◆ **What to do**
Give the entries again exactly as they appear, but without the images.
%%
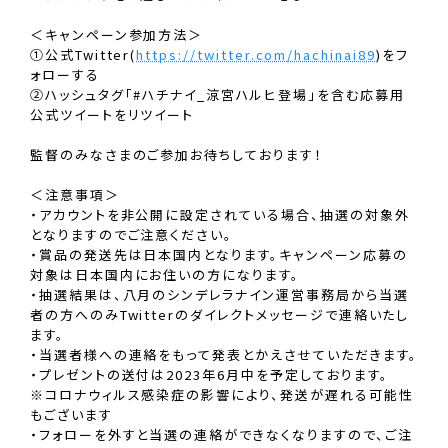
＜キャンペーン参加方法＞
①公式Twitter(
https://twitter.com/hachinai89
)をフ
ォローする
②ハッシュタグ「#ハチナイ_涼宮ハルヒ登場」を含む応募用
公式ツイートをリツイート
監督のみなさまのご参加お待ちしております！
＜注意事項＞
・アカウントを非公開に設定されている場合、抽選の対象外
となりますのでご注意ください。
・賞品の発送先は日本国内となります。キャンペーン応募の
対象は日本国内にお住いの方になります。
・抽選結果は、八月のシンデレラナイン運営事務局から当選
者の方へのみTwitterのダイレクトメッセージで連絡いたし
ます。
・当選者様への連絡をもって発表とかえさせていただきます。
・プレゼントの送付は2023年6月中を予定しております。
※コロナウィルス感染症の影響により、発送が遅れる可能性
もございます
・フォローを外すと当選の連絡ができなくなりますので、ご注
%%
◆ **Answer to this problem**
＜キャンペーン参加方法＞
①公式Twitter(
https://twitter.com/hachinai89
)をフ
ォローする
②ハッシュタグ「#ハチナイ_涼宮ハルヒ登場」を含む応募用
公式ツイートをリツイート
監督のみなさまのご参加お待ちしております！
＜注意事項＞
・アカウントを非公開に設定されている場合、抽選の対象外
となりますのでご注意ください。
・賞品の発送先は日本国内となります。キャンペーン応募の
対象は日本国内にお住いの方になります。
・抽選結果は、八月のシンデレラナイン運営事務局から当選
者の方へのみTwitterのダイレクトメッセージで連絡いたし
ます。
・当選者様への連絡をもって発表とかえさせていただきます。
・プレゼントの送付は2023年6月中を予定しております。
※コロナウィルス感染症の影響により、発送が遅れる可能性
もございます
・フォローを外すと当選の連絡ができなくなりますので、ご注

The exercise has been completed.